A simple ball bearing should be able to be used in either orientation with the exception of possible seals.


----------



## Danny (Apr 26, 2018)

RJSakowski said:


> It depends on the bearing type.  Angular contact bearings are meant to be used in pairs, opposing each other to take up axial play. They must be oriented correctly.  Tapered roller bearings, the same.
> 
> A simple ball bearing should be able to be used in either orientation with the exception of possible seals.

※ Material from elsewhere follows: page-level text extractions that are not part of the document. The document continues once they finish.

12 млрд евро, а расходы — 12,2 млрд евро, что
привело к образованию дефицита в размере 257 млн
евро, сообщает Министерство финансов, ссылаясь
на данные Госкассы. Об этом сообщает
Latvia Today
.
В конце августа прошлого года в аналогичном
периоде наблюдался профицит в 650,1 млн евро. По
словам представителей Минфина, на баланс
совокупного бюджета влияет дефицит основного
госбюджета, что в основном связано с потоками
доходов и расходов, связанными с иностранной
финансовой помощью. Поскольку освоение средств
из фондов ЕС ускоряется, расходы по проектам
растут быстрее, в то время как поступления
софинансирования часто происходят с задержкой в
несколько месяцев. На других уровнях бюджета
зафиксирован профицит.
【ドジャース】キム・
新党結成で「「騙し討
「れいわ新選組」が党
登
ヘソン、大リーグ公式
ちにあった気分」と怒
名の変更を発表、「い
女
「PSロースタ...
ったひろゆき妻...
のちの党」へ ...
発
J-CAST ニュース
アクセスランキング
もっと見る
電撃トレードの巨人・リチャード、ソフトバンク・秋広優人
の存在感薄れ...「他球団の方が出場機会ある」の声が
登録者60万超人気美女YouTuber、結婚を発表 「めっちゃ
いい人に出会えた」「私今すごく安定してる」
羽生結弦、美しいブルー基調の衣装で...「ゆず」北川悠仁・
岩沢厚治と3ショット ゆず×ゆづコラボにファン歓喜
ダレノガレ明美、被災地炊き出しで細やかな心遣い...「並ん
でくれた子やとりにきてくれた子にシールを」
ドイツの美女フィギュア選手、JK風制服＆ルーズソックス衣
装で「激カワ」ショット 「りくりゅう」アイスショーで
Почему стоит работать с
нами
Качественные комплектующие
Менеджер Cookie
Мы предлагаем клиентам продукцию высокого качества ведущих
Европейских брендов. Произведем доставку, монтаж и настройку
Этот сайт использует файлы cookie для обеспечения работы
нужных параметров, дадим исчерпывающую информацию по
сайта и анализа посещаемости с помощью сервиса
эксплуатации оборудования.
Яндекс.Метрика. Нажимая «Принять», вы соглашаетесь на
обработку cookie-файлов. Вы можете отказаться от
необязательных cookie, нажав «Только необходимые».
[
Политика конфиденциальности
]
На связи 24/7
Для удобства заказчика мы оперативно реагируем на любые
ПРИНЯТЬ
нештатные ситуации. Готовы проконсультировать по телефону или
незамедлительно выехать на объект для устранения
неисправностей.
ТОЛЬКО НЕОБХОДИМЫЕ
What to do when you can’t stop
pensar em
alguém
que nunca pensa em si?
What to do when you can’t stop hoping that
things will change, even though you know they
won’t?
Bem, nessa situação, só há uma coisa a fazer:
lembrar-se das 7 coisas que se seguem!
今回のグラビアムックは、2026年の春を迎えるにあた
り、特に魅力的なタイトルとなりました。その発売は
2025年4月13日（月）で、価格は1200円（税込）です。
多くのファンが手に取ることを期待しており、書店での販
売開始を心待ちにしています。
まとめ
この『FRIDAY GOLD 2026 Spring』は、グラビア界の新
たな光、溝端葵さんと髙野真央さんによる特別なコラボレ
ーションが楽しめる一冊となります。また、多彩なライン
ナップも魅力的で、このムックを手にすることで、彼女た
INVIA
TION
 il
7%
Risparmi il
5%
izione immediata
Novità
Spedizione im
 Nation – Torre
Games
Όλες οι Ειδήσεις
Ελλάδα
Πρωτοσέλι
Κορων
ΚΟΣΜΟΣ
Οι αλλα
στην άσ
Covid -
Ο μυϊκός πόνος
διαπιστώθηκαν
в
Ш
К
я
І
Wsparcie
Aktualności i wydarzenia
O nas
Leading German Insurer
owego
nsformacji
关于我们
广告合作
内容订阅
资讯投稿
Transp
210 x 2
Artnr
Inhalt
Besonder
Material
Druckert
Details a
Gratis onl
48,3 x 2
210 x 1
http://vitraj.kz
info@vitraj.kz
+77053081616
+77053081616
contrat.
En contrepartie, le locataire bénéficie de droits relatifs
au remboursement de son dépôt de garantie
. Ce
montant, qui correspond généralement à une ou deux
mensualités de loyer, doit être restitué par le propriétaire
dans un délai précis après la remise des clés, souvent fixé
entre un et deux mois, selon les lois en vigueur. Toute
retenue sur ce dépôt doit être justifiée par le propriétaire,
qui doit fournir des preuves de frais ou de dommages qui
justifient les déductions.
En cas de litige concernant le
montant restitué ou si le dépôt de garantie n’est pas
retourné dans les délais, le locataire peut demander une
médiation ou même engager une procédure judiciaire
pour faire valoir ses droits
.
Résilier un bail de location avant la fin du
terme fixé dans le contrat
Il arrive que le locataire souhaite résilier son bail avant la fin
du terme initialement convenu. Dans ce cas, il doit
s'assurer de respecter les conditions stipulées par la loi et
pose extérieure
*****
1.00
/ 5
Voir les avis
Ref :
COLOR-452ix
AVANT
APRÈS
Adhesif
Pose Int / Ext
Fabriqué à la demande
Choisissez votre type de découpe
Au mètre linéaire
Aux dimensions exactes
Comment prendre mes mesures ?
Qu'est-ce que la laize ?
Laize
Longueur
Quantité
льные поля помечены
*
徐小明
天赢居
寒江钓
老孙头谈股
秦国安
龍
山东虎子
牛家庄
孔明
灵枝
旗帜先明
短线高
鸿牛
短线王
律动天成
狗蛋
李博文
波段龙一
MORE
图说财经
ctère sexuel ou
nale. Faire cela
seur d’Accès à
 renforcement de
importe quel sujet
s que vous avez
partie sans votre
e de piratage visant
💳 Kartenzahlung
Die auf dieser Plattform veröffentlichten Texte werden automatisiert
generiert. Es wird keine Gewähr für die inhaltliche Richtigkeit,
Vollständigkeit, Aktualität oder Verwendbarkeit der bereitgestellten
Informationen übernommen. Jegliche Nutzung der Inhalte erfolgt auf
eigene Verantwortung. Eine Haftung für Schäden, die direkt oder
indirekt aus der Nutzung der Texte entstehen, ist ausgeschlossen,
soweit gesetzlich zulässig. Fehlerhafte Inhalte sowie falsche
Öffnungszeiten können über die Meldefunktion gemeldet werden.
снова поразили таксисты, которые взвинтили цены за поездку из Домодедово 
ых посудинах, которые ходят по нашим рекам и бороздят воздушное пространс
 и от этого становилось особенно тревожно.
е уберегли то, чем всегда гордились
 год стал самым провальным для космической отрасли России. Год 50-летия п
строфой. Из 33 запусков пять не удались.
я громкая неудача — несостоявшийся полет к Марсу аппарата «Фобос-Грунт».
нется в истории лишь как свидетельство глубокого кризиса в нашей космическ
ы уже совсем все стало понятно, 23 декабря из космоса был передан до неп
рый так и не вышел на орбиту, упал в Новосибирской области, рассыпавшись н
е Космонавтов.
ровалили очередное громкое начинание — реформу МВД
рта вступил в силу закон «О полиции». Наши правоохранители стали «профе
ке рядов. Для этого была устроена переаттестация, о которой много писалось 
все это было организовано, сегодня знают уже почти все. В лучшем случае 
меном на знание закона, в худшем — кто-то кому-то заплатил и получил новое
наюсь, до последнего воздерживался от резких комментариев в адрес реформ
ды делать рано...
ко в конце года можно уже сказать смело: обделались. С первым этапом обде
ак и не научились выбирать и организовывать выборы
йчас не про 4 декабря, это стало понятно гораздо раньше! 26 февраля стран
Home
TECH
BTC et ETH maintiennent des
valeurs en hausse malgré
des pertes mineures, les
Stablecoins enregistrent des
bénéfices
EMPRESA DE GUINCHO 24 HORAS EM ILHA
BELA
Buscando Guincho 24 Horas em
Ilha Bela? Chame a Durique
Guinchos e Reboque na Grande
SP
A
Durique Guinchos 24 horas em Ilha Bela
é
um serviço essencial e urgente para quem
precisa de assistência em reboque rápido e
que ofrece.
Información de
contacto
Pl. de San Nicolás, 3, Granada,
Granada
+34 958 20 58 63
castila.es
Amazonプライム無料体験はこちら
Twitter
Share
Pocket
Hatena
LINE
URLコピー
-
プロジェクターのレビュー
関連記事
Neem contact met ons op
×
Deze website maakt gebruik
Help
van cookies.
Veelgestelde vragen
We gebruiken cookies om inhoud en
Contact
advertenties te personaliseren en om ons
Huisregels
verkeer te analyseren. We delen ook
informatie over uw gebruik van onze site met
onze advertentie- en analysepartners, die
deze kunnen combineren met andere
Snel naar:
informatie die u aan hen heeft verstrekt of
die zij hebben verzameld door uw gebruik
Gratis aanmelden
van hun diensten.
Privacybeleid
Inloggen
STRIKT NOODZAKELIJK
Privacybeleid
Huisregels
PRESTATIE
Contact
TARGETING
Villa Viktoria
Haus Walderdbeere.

I should have been more specific, the bearings are the brass sleeve type with a spreader slot in them


----------



## RJSakowski (Apr 26, 2018)

Aside from any lubrication grooves or holes, I don't think the orientation would matter.


----------



## Danny (Apr 26, 2018)

RJSakowski said:


> Aside from any lubrication grooves or holes, I don't think the orientation would matter.


I wouldn't thinks so either but everything I have read specifically says to make sure front stays front. Just wondering why.

Dan


----------



## RJSakowski (Apr 26, 2018)

Generally, If it isn't possible to distinguish front from back, I assume there is no difference.  What is the specific application? Your references may be talking about the front and back bearings rather than bearing orientation.


----------



## Danny (Apr 26, 2018)

The front and back bearings are different in length, I'm talking about bearing orientation = front bearing pointing in the same direction that it was pointing when I took it off the spindle. This is a SB heavy 10 head stock bearing that I'm talking about. I guess I didn't state the manufacture of the lathe that I was asking the question about. This particular bearing is ahead of the bull gear which has to be pressed off to get to the bearing, beyond the bearing is a shoulder and beyond that is the threads that the chuck screws onto


----------



## markba633csi (Apr 26, 2018)

Danny: If you are removing and replacing the original bearing then you want to put it back in it's original position.  Flipping it around "messes up its head"
so to speak, and the clearances will change. 
Try to match up the wear marks if you can.
Mark


----------



## Technical Ted (Apr 26, 2018)

When I worked on my SB13 spindle and bearings I found that both the bearings and the dovetail spreader were marked with an "F" for the front side. If a bearing is hand scraped in, I personally would definitely want to reinstall it in the correct orientation.

Ted


----------



## Tozguy (Apr 26, 2018)

As Mark mentioned, those bearings need to go back in to exactly where they were in all respects. Not only may they have been bored straight in situ when new but they have also worn in since. This makes them good only when they are back to the original position.


----------



## Danny (Apr 26, 2018)

Thanks for all the responses guy's that is the information that I wanted.

DanH


----------



## derf (Apr 27, 2018)

If you're in doubt, track the bearing with something that will make a witness mark, like a sharpie. Mark up the inside of the bearing and roll it around the spindle a few times and see how much contact you get. Hey....you got a 50-50 chance.


----------